§ Exercise description: Echo every line of the entries verbatim, from the line containing "order: Lepidoptera" through the last line of the entries, inclusive.

§ Material for this exercise:
○ ○ ○ ○

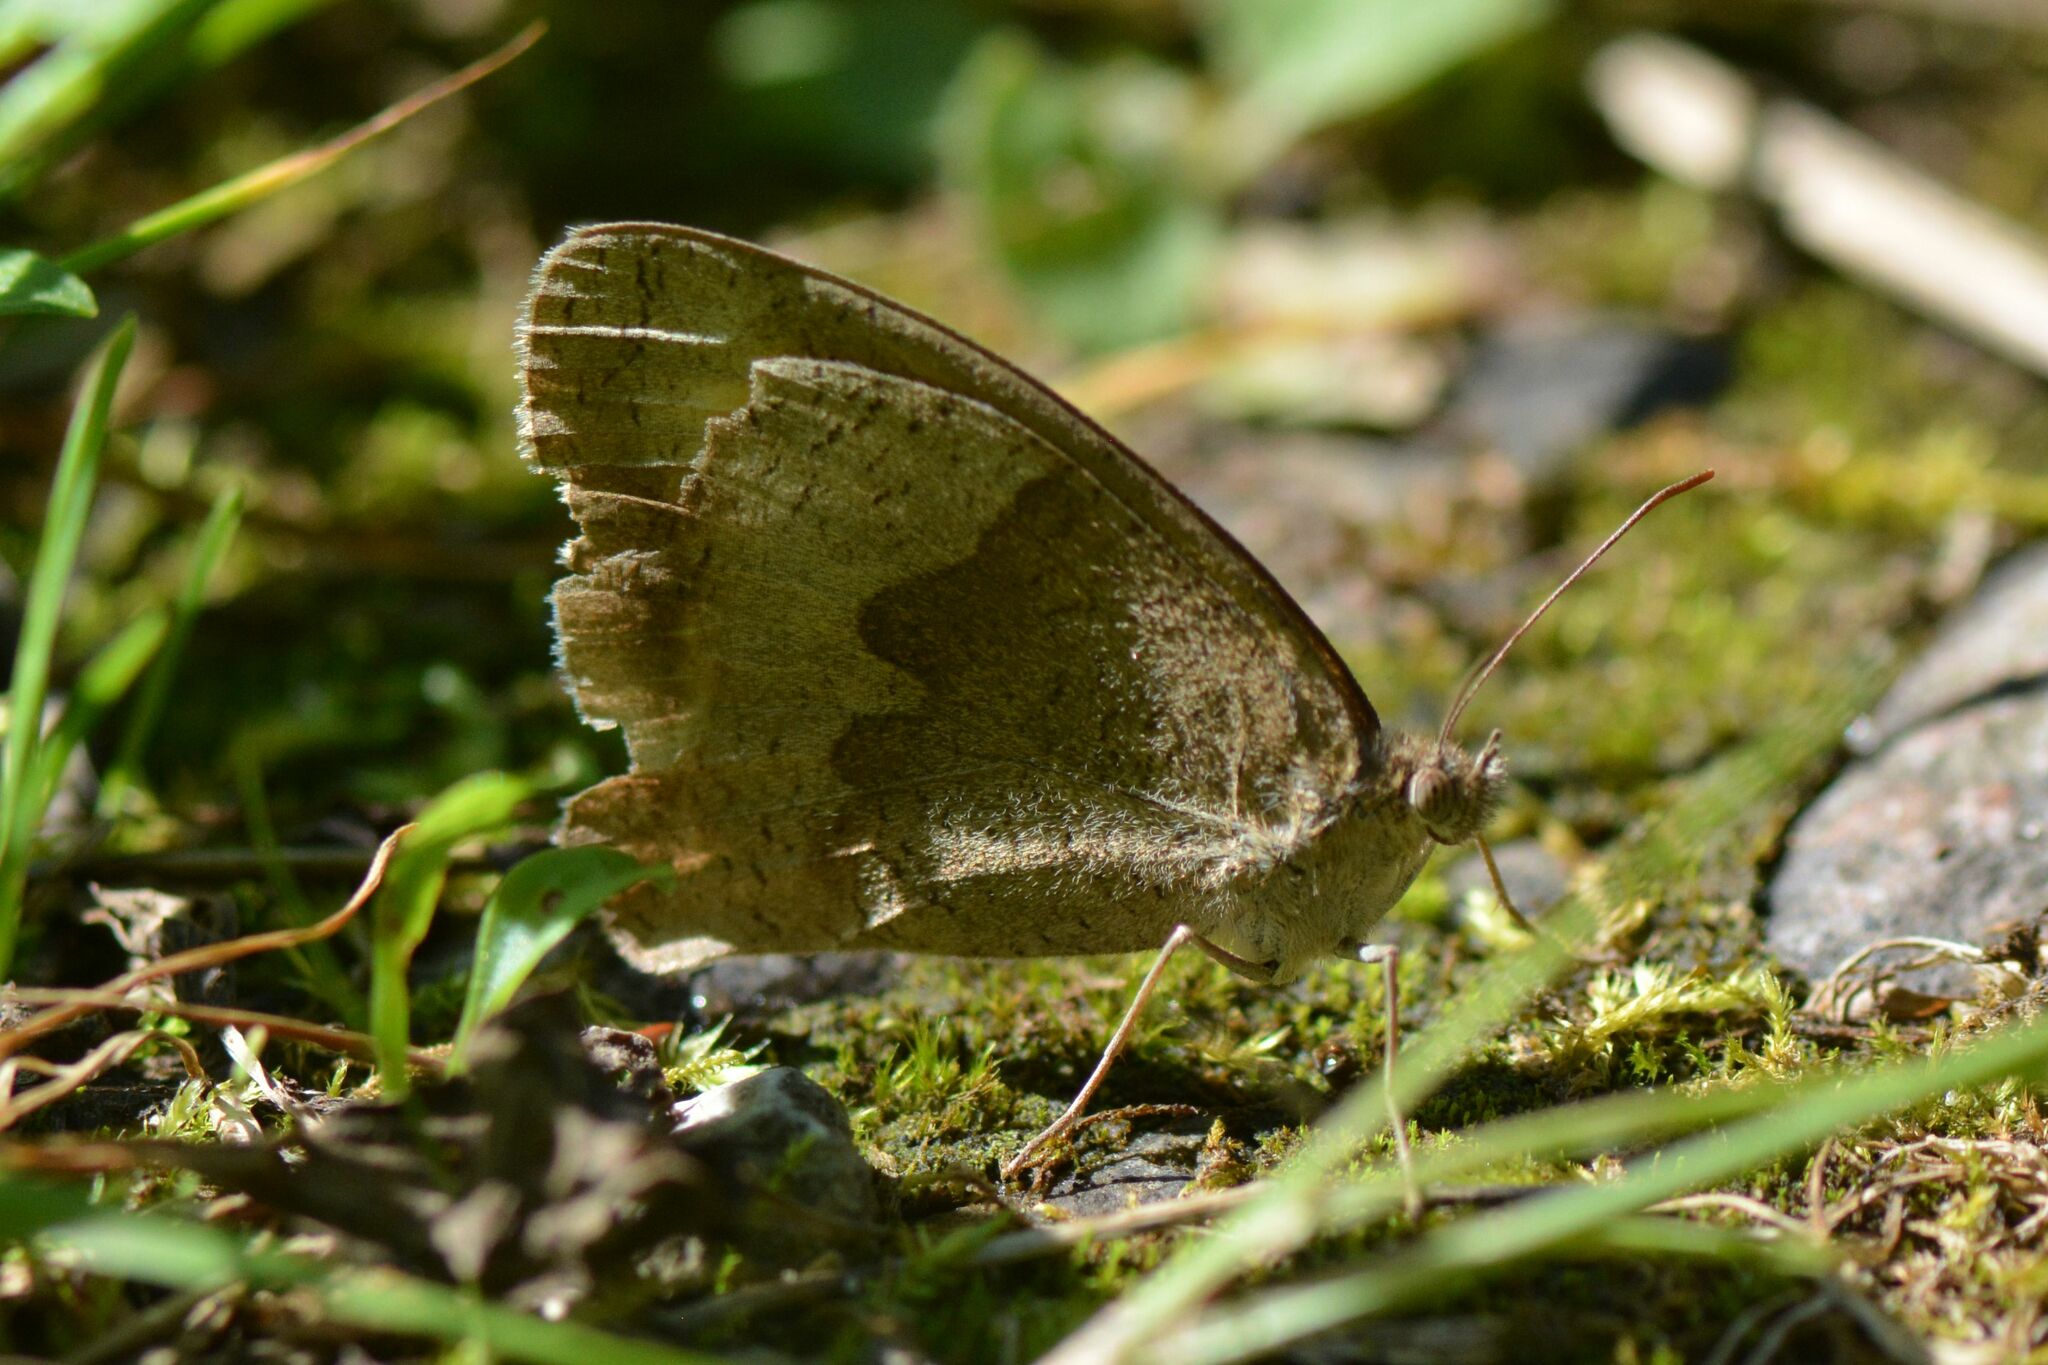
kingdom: Animalia
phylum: Arthropoda
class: Insecta
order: Lepidoptera
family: Nymphalidae
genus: Maniola
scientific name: Maniola jurtina
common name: Meadow brown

○ ○ ○ ○

§ Correct output:
order: Lepidoptera
family: Nymphalidae
genus: Maniola
scientific name: Maniola jurtina
common name: Meadow brown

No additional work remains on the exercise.